By Staff Sgt. Timothy Hughes,75th Fires Brigade PAOFebruary 1, 2013
FORT SILL, Okla.-- FORT SILL, Okla. (Jan. 31, 2013) -- The Fort Sill Culinary Arts Team conducted the first week of training Jan. 22-25, 2013 at the Staff Sgt. Juan Garcia Dinning Facility. They are preparing for the 38th Annual U.S. Army Culinary Arts Competition at Fort Lee, Va., in March.
The competition dates back to 1973, and is now the largest of its kind in North America, according to Warrant Officer Arnetra Hughes, 75th Fires Brigade food service technician and Fort Sill Culinary Arts Program manager.
Team Sill consists of food service specialists from the 75th Fires Brigade, 31st Air Defense Artillery Brigade and 214th Fires Brigade, said Hughes. The food service specialists have various culinary arts backgrounds.
Team captain Spc. Adam Hermann, 31st ADA Brigade, has 13 years of experience in the culinary field as a civilian and four years experience in the military.
"I started as a dishwasher then I worked my way up," said Hermann. "In 2007, I became an executive chef for a company called K.C. Hopps, which is in Kansas City, Mo."
Team Sill is preparing for the prestigious competitive event with a monthlong training program.
"We will work on basic cuts [of different food items] and how to make different sauces during the first week of training," said team manager Sgt. David Bernier, 75th FiB. "We will do some of the things over and over again to where it's just a reaction when we get to the competition."
For some of the Garcia DFAC cooks, the competition will mark the first time they will participate in a high-level culinary arts event.
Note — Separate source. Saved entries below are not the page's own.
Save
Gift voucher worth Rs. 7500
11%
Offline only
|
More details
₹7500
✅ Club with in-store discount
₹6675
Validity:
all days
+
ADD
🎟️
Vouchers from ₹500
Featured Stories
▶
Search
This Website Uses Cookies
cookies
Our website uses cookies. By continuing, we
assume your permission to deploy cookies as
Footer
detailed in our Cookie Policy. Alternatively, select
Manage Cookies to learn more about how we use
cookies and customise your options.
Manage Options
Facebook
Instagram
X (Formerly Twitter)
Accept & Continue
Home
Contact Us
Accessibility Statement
"I'm nervous and excited," said Pfc. Myra Montoya, 75th FiB. "I've wanted to do something like this for a long time."
The West Palm Beach, Fla., native said she wants to expand her level of knowledge as a food service specialist and looks at the training for the competition as one way of accomplishing her goal.
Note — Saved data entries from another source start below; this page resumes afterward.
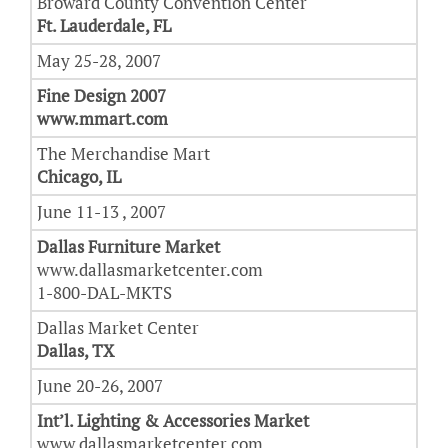
Broward County Convention Center
Ft. Lauderdale, FL
May 25-28, 2007
Fine Design 2007
www.mmart.com
The Merchandise Mart
Chicago, IL
June 11-13 , 2007
Dallas Furniture Market
www.dallasmarketcenter.com
1-800-DAL-MKTS
Dallas Market Center
Dallas, TX
June 20-26, 2007
Int’l. Lighting & Accessories Market
www.dallasmarketcenter.com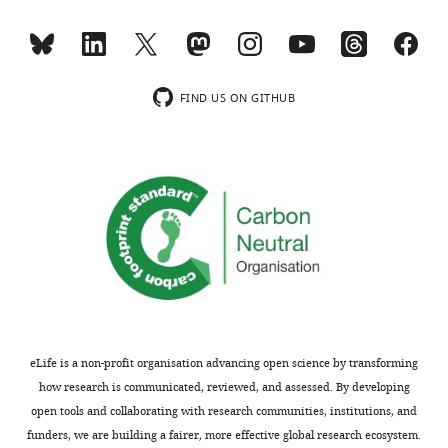
https://cdn.elifesciences.org/articles/103953/elife-
data1-
Figure
analysis
103953-
v1.xlsx
6
displayed
mdarchecklist1-
—
in
v1.pdf
figure
F
Download
FIND US ON GITHUB
supplement
i
elife-
1
g
103953-
—
u
mdarchecklist1-
source
r
v1.pdf
data
e
1
3
PDF
—
file
f
containing
i
original
g
western
u
eLife is a non-profit organisation advancing open science by transforming
blots
r
how research is communicated, reviewed, and assessed. By developing
for
e
open tools and collaborating with research communities, institutions, and
F
s
funders, we are building a fairer, more effective global research ecosystem.
i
Many of the Soldiers also view the competition as a way to break away from their day-to-day duties and 'rub elbows' with food service specialist who perform various roles throughout the military.
"A lot of times Soldiers think this [cooking in a DFAC] is the only thing there is to do," said Sgt. Jesse Mitchell, 214 FiB, "You get to meet new people [at the competition] and network. You get to work with people who cook for generals."